● **YOUR OBJECTIVE**
Edit the rows below by swapping every "Consistent Pips" for "Reliable Pips" and keeping everything else the same. Leave the pictures out of your answer.

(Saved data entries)
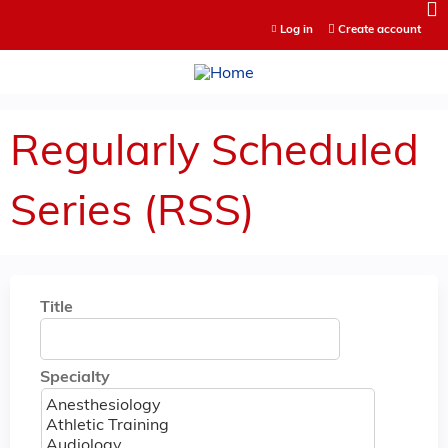
Jump to content
Log in
Create account
Regularly Scheduled
Series (RSS)
Title
Specialty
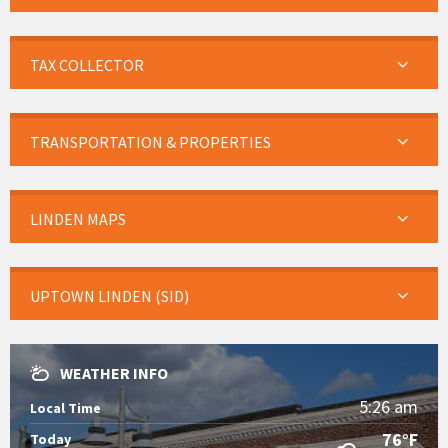
TAX COLLECTOR
TRANSPORTATION & PROPERTIES
LINDEN MAPS
UPTOWN LINDEN (SID)
WEATHER INFO
5:26 am
Local Time
76°F
Today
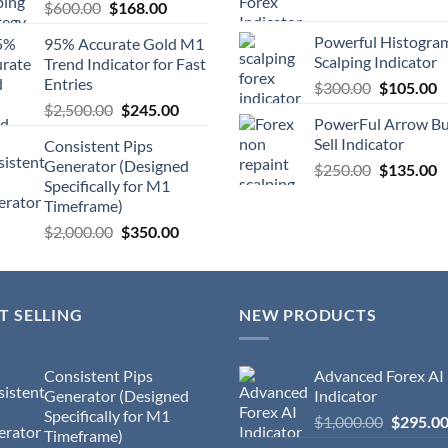
$
600.00
$
168.00
Powerful Histogra
95% Accurate Gold M1
Scalping Indicator
Trend Indicator for Fast
Entries
$
300.00
$
105.00
$
2,500.00
$
245.00
PowerFul Arrow B
Sell Indicator
Consistent Pips
Generator (Designed
$
250.00
$
135.00
Specifically for M1
Timeframe)
$
2,000.00
$
350.00
T SELLING
NEW PRODUCTS
Consistent Pips
Advanced Forex AI
Generator (Designed
Indicator
Specifically for M1
$
1,000.00
$
295.0
Timeframe)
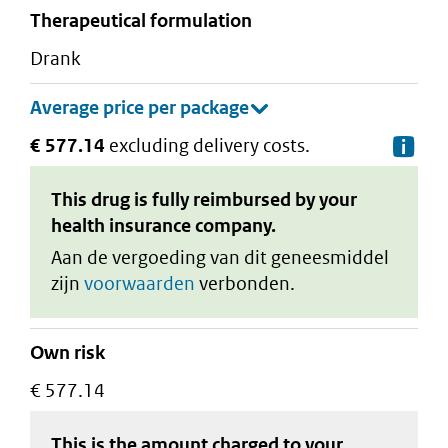
therapeutical formulation
drank
€ 577.14
excluding delivery costs.
De
This drug is fully reimbursed by your
health insurance company.
Aan de vergoeding van dit geneesmiddel
zijn
voorwaarden
verbonden.
Own risk
€ 577.14
This is the amount charged to your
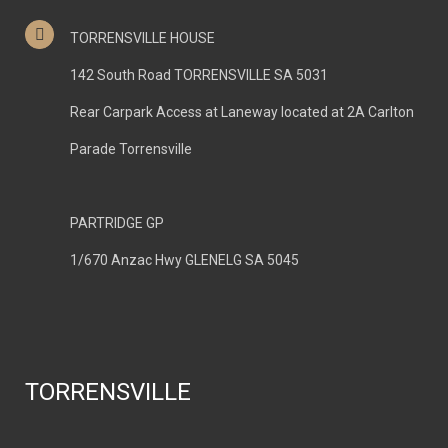
TORRENSVILLE HOUSE
142 South Road TORRENSVILLE SA 5031
Rear Carpark Access at Laneway located at 2A Carlton
Parade Torrensville
PARTRIDGE GP
1/670 Anzac Hwy GLENELG SA 5045
TORRENSVILLE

● **EXERCISE SOLUTION**
Jump to content
Log in
Create account
Regularly Scheduled
Series (RSS)
Title
Specialty
TAX COLLECTOR
TRANSPORTATION & PROPERTIES
LINDEN MAPS
UPTOWN LINDEN (SID)
WEATHER INFO
5:26 am
Local Time
76°F
Today
$
600.00
$
168.00
Powerful Histogra
95% Accurate Gold M1
Scalping Indicator
Trend Indicator for Fast
Entries
$
300.00
$
105.00
$
2,500.00
$
245.00
PowerFul Arrow B
Sell Indicator
Reliable Pips
Generator (Designed
$
250.00
$
135.00
Specifically for M1
Timeframe)
$
2,000.00
$
350.00
T SELLING
NEW PRODUCTS
Reliable Pips
Advanced Forex AI
Generator (Designed
Indicator
Specifically for M1
$
1,000.00
$
295.0
Timeframe)
therapeutical formulation
drank
€ 577.14
excluding delivery costs.
De
This drug is fully reimbursed by your
health insurance company.
Aan de vergoeding van dit geneesmiddel
zijn
voorwaarden
verbonden.
Own risk
€ 577.14
This is the amount charged to your
TORRENSVILLE HOUSE
142 South Road TORRENSVILLE SA 5031
Rear Carpark Access at Laneway located at 2A Carlton
Parade Torrensville
PARTRIDGE GP
1/670 Anzac Hwy GLENELG SA 5045
TORRENSVILLE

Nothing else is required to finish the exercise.